The last three days we hit on or just below the 113.22 resistence level on the SPY but more importantly the actual index hit the high end of the 1120 range for the third time in the last three months. Each resulted in a small sell day, followed by another large sell day, or a series of sell days.
June 21st we pushed the 1131 before falling back to a close of 1113 and a number of down days that brought us all the way to 1023. The next top in the cycle came on August 9th where we hit 1129 followed by a 2 point down day which preceded a -28 point catalyst for another series of large selloffs which eventually bottomed out around 1045.
Yesterday we hit 1126 and currently we’re down -3.43 on the S&P with less than two hours left to trade. For this reason I’m predicting that we have a 30-40 selloff tomorrow or perhaps it might wait until the start of next week on monday, but in any case like I’ve been preaching about, I don’t like the technicals behind this September rally and this could be the final technical move that ends all the weak volume and keeps the market cheerleaders in check.

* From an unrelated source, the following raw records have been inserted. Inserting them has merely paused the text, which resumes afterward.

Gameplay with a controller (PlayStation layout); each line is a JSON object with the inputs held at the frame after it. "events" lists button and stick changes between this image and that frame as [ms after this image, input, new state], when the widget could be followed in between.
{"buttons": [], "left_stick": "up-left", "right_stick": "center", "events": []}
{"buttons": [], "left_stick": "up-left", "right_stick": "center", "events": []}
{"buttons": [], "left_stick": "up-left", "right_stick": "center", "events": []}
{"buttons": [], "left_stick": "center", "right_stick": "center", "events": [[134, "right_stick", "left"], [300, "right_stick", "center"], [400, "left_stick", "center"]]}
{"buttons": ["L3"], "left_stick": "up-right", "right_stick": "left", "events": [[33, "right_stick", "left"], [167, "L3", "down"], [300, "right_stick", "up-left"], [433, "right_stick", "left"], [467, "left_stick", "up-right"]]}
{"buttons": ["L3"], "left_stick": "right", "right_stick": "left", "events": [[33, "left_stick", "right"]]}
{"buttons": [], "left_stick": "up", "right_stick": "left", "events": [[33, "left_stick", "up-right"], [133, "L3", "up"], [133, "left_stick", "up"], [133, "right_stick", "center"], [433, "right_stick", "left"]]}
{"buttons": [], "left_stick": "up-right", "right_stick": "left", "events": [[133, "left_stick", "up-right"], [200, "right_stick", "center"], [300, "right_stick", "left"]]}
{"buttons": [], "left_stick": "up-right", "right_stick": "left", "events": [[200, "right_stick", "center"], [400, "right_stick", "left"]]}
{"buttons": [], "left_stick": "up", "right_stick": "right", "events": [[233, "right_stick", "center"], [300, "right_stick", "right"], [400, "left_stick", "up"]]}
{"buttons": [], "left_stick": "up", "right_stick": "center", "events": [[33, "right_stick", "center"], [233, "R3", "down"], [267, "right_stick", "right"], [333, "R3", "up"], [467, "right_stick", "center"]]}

Several tops and bottoms at the 385 level on the DJ Utilities, we’re also hovering near that 50 Day MA. Judging by this chart alone it looks like the bottom is 385, but I think the chart above of the S&P tells a different story so I’m watching the 50 Day on the Utilities closely.
6 Month Russel 2000 Index is getting slammed and looks the be at the top of its current range. Notice how like the S&P it has the small sell days right before the consecutive selloffs at the same time as the S&P does.
Another thing to go along with all of this is the negative housing data which is always a big scare for Wall Street. Bad housing numbers always makes investors cringe and the timing of it is uncanny. Also, I mentioned it last week but the jobless claims numbers are garbage. The jobless claims have appeared to be look good versus expected losses in the past few weeks however logically thought process tells you that when you have a 2 years of rising unemployment and labor force contraction, the initial jobless claims numbers are bound to contract at some point, but that doesn’t mean that the economy is turning around.